WHAT TO WORK ON:
1/ Quote the stretch of the post on null pointer exceptions from "This can't be" through "more evil stuff).".
2/ Answer these questions from the post on null pointer exceptions.
(a) Who gave the presentation the writer watched, and what was it called?
(b) In which language does the writer find the Option object?
(c) What does the writer say to use instead of letting public method parameters be null?

START EXCERPTED PASSAGE

Sunday, December 27, 2009

Null Pointer Exception

NullPointerException is the most important exception in Java
Most of the exceptions that I've encountered during the time I've been a programmer have been NullPointerExceptions. I've never really thought that there was something wrong about it until now.

I recently watched a presentation from Infoq given by Tony Hoare called Null Reference: The Billion Dollar Mistake. In the presentation Tony Hoare talks about how he invented the null reference. The presentation got me thinking.

A NullPointerException means that there is a bug in the code. So what's wrong that this information is given as a NullPointerException? Well in my opinion the information is given too late. It should have been caught at the time of coding! The programmer shouldn't made that mistake at the first place.

I know that I'm not the only one trying to get riddof NullPointerExceptions. In Spec#, C# and Java (with help of @NotNull annotation) languages there's a way that you can define that a certain value can't be null, in Haskell there is no null.. To me these approaches seem to be too limiting - they don't really seem to be solutions as they don't give us anything to replace nulls with. But evidently they partly solve the problem by not allowing nulls.

One approach is the Null Object pattern. I think that this is an anti-pattern in most cases. Instead of having that ugly NullPointerException a program now really thinks that there is nothing wrong and handles the empty thing as it was something - This just seems to me as doing a lot of unnecesary operations for nothing. When using the Null Object pattern a programmer introduces a second emptiness that in worst case means that there has to be two checks for null value and for the new Null Object.

One interesting object that I've found (this was mentioned by someone during Hoares presentation) is Option in Scala. It forces client code to check if the value is empty or not. After that the client can safely get the value in the option-container and all the rest of the code can assume that the value is not null.

I think that the Scala approach has something to it: you should explicitly state that a value can be empty (instead of explicitly stating that a value shall not be empty).

This can't be done by returning null (null doesn't force client code to check anything). Instead return something like the Option or have another method that checks if the value is empty (and throw an exception when someone tries to get that value when it is empty).

In my opinion public method parameters should not be allowed to be null - use method overloading (if the language your working with can do that) instead and ensure that there are no null parameters. If a method can have a null parameter it either has to check for that in some part (it's really two methods) or it doesn't use the parameter at all (introduces a way to forward an ugly null to some other part of source code where the null can do more evil stuff).

END EXCERPTED PASSAGE
START SOURCE MATERIAL

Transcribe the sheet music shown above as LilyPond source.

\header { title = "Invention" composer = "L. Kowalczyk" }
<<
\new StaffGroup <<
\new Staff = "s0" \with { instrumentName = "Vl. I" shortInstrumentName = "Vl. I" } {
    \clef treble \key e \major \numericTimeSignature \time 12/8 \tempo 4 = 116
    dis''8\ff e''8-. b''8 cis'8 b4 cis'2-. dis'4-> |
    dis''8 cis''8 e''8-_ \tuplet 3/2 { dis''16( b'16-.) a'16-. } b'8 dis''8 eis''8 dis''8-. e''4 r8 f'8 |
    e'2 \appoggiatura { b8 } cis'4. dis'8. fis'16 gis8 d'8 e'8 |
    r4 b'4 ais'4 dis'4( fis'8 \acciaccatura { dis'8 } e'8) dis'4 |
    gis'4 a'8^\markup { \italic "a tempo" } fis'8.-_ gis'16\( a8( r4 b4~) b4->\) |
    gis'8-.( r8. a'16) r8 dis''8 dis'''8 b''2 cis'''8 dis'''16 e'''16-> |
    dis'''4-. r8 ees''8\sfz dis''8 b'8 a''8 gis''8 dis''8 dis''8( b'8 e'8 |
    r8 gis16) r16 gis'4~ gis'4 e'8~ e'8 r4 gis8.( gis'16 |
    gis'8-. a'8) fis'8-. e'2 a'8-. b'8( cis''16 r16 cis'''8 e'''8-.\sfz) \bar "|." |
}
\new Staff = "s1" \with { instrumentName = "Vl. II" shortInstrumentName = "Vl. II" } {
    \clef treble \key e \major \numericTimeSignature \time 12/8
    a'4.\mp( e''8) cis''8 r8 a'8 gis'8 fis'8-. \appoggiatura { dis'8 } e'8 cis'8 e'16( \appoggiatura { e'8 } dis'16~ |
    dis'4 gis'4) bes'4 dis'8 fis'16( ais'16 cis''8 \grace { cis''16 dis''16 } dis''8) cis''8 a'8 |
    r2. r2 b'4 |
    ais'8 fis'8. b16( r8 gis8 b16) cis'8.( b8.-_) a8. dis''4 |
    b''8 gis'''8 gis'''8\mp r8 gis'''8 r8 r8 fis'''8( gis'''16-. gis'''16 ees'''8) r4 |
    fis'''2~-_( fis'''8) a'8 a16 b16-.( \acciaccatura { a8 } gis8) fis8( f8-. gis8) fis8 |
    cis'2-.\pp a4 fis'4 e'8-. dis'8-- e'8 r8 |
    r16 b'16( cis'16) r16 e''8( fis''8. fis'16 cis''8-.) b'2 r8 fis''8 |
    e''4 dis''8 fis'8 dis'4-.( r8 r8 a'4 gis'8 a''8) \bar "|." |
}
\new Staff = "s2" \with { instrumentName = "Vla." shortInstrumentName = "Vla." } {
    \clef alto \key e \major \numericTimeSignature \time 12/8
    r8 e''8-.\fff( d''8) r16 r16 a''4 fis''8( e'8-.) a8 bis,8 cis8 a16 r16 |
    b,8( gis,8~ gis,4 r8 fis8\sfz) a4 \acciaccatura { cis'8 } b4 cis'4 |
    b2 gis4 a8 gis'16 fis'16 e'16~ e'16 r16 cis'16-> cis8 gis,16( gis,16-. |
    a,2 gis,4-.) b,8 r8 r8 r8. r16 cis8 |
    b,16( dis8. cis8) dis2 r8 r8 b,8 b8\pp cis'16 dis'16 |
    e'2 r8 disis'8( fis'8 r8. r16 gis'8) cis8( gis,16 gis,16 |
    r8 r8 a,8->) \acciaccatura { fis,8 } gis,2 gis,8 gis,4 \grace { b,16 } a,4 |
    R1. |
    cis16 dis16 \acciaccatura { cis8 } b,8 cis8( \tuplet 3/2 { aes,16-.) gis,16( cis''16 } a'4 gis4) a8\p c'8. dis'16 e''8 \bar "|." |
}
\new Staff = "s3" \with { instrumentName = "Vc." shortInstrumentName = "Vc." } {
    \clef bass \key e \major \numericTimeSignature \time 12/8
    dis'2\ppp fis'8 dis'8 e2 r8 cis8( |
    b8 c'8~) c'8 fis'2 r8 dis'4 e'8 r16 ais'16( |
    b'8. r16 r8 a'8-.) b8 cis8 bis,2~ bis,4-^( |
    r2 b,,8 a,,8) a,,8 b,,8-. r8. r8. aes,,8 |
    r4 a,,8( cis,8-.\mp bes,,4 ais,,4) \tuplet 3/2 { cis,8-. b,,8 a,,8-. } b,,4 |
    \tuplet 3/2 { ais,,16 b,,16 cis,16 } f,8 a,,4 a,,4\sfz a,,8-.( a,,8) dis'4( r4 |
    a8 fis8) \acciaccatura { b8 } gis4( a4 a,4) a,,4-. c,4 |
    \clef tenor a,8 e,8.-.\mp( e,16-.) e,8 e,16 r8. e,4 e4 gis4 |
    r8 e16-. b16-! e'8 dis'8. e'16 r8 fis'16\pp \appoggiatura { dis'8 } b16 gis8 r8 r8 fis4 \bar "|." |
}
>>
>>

END SOURCE MATERIAL

SOLUTIONS PER TASK:
1/
This can't be done by returning null (null doesn't force client code to check anything). Instead return something like the Option or have another method that checks if the value is empty (and throw an exception when someone tries to get that value when it is empty).

In my opinion public method parameters should not be allowed to be null - use method overloading (if the language your working with can do that) instead and ensure that there are no null parameters. If a method can have a null parameter it either has to check for that in some part (it's really two methods) or it doesn't use the parameter at all (introduces a way to forward an ugly null to some other part of source code where the null can do more evil stuff).

2/
(a) Tony Hoare gave it, and it was called "Null Reference: The Billion Dollar Mistake."
(b) Scala.
(c) Method overloading, where the language allows it.